Shaun of the Dead was a phenomenon, the endless acclaim occasionally straining credulity (third greatest comedy of all time by one poll). It was a good movie, but I think more importantly it was a British comedy of which we could be proud. The follow-up, Hot Fuzz, was an even better film – a masterpiece of tone and genre awareness. They didn’t need to be part of a trilogy, but that’s how the world works these days. Omne trium perfectum.
For such proven masters of genre parody, The World’s End is curiously incompetent. The opening barely hints towards genre ambitions, the belated arrival of robot pod-people a jarring tonal shift. Basic aspects are done wrong – the fight scenes that overrun the second half being neither good enough to be straight action, nor funny enough to work as comedy. It’s not even particularly clear exactly what is being parodied, certainly no movie tradition as recognisable as cops or zombies.
Read any book on screenwriting, and it’ll talk about the importance of character motivation. In The World’s End, the motivation of Simon Pegg’s lead character is to complete a pub crawl. So significant is this goal, not even the killer robots can dissuade him. Just in case you’re not already disgusted, note that this isn’t a comedy goal, played as farce – no, it’s taken very seriously, with several heartfelt payoffs.
The dubious moral of the piece is a defence of the right to be a fuck-up. Pegg’s addict loser whines about being in therapy and having others decide his bedtime. Well yes, you’re a child, poisonous to yourself and everyone else around you. There’s a presumption that the audience will associate with this character, but he’s too irresponsible and way too annoying.
Spoiler conventions prevent me describing this, so you will have to take my word that the final scene makes absolutely no sense. It riffs on emotional themes absent anywhere else in the film, whilst undoing even the perfunctory character growth it had previously achieved. It seems to be setting-up for a sequel, but one completely different to this film. Please don’t guys, and by the way, why does Abraham Lincoln have a monkey head?

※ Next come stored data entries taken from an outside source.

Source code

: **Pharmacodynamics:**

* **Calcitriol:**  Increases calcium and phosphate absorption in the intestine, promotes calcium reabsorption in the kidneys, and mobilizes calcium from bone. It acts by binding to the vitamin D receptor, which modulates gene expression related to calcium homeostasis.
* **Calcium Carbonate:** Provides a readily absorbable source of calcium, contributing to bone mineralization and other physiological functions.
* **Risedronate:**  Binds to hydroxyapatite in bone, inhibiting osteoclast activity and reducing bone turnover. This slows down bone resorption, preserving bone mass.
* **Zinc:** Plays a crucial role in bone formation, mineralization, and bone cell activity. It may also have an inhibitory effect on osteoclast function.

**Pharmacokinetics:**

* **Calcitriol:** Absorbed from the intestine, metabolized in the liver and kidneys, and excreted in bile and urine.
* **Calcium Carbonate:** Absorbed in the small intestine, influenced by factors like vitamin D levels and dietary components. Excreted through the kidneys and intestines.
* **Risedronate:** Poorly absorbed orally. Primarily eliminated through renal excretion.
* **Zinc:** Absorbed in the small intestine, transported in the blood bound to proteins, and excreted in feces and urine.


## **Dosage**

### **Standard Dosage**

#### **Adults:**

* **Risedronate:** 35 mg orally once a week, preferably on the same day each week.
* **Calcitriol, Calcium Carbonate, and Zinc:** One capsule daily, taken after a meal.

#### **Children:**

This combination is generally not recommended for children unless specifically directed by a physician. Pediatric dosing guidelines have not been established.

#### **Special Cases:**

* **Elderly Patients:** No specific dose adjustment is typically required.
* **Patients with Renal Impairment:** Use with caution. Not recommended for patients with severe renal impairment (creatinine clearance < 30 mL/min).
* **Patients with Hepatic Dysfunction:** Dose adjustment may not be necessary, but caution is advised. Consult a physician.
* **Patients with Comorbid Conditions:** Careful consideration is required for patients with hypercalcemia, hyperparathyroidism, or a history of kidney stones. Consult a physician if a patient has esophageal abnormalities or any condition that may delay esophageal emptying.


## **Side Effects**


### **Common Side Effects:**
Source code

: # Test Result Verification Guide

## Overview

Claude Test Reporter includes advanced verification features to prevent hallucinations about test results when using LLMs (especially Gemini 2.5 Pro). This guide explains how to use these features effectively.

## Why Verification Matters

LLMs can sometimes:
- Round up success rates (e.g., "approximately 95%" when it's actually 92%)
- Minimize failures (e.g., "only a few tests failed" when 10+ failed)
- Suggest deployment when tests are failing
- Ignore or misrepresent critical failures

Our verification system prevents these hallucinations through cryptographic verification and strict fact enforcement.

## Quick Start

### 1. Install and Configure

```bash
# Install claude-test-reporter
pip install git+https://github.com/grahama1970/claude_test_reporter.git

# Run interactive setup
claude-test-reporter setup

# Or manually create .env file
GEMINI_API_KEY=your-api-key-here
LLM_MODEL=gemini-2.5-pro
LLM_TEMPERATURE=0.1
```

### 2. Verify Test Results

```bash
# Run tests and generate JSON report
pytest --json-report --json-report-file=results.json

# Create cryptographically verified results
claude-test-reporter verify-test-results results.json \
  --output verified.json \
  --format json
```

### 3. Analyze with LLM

My theory is there was an earlier, good version of the script, but to get the movie made the filmmakers sold their souls to Big Beer. So, we noticed Nick Frost’s character is teetotal, what if he starts drinking? But he’s an alcoholic with 16 years sobriety, for him to fall off the wagon would be a tragedy. No it’s fine, it can just be a plot point – also, we don’t like the pub crawl being abandoning when the robots arrive, what if it was the most important thing in the world? But that would be ridiculous. Look, do you want the money or not?
Even in its best moments, The World’s End is no better than an average Doctor Who episode. It’s achingly disappointing that such an eagerly anticipated film would be so aimless. It’s an obligatory exercise, a film compelled to exist by past glories, but with no decent reason why it should exist. It’s sad to see this likable group misfire so badly – there is nothing to recommend.